17 Kasım 2008 Pazartesi

Social networking, Collaboration and Knowledge Management

The key themes in Enterprise 2.0 is social networking and collaboration and the technologies involved in getting this done are Wikis, Social Networking, Blogs, Search, Really Simple Syndication (RSS), Social Bookmarking, Mashups, Portals, Social Voting/Ranking, Web Services, Web/Videoconferencing, Bulletin Boards/Discussion Forums, Web Content Management, Workflow/BPM, Instant Messaging, Social Network Analysis, Taxonomy and Podcasting. If you look at the list, its actually alot of stuff we are dealing with. However, most of it can be broken down to some levels of social networking and collaboration.

Many people do not think that Enterprise 2.0 is the next Knowledge Management buzzword and I am one of them. Enterprise 2.0 does much more than that. However, what enterprise 2.0 does WILL change the way people look at knowledge management in future. Let me explain why.

How Knowledge is Created?
For knowledge to be created, some ingredients must be involved. For the purposes of this discussion, I will limit this to knowledge creation of one specific topic only (i.e. Java programming). First, an individual needs to have some base knowledge and through combination of new findings and materials, new knowledge is created. Combination in this case does not necessary need to come in the form of individual exploration but can be in the form of exchanging ideas and knowledge between friends, colleagues and almost anything under the sun. For an organisation, to gain new knowledge, they can either 1) invest in their employees (through the above) and 2) Hire new people with new experiences.

In this part, social networking enables unprecedented power to explore a network that allows the exchange of ideas which can lead to new knowledge creation. However, this does not mean that when you find the right person, that person would actually be willing to help.

Different types of knowledge
There are four main types of knowledge in an organisation 1) Individual explicit knowledge, 2) Individual tacit knowledge, 3) Enterprise explicit knowledge and 4) Enterprise tacit knowledge. I would assume that whoever that is reading this understands the difference between tacit and explicit knowledge, if not read this or this. So what I am proposing here is that each employee knows something and some part of the organisation and its practices and processes. Collectively, through some storage system (i.e. Knowledge management systems), the organisation stores this information and make it searchable. We must understand that unless that information is stored and made searchable, the information that each individual have within the organisation is only valid for as long as the employee is valid. Also, the information that is stored would be predominately explicit knowledge and enterprise tacit knowledge would be pretty much the work habits, culture and business processes.

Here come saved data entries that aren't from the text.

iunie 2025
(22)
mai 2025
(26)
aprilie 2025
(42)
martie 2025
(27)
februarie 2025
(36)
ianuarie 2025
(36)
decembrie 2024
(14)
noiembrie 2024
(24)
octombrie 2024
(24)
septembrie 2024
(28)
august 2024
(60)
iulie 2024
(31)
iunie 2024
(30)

In this part, Enterprise 2.0 provides the collaborative platform of consolidating all the information from around the company. The collective intelligence of (hopefully but not realistic) everything that is known by all employees in the organisation would be stored on the collaborative platform and everything will be searchable.

From the above, you can see that Enterprise 2.0 changes the way an organisation collects new knowledge and how it stores the knowledge and therefore changing the way organisations would approach Knowledge Management in future.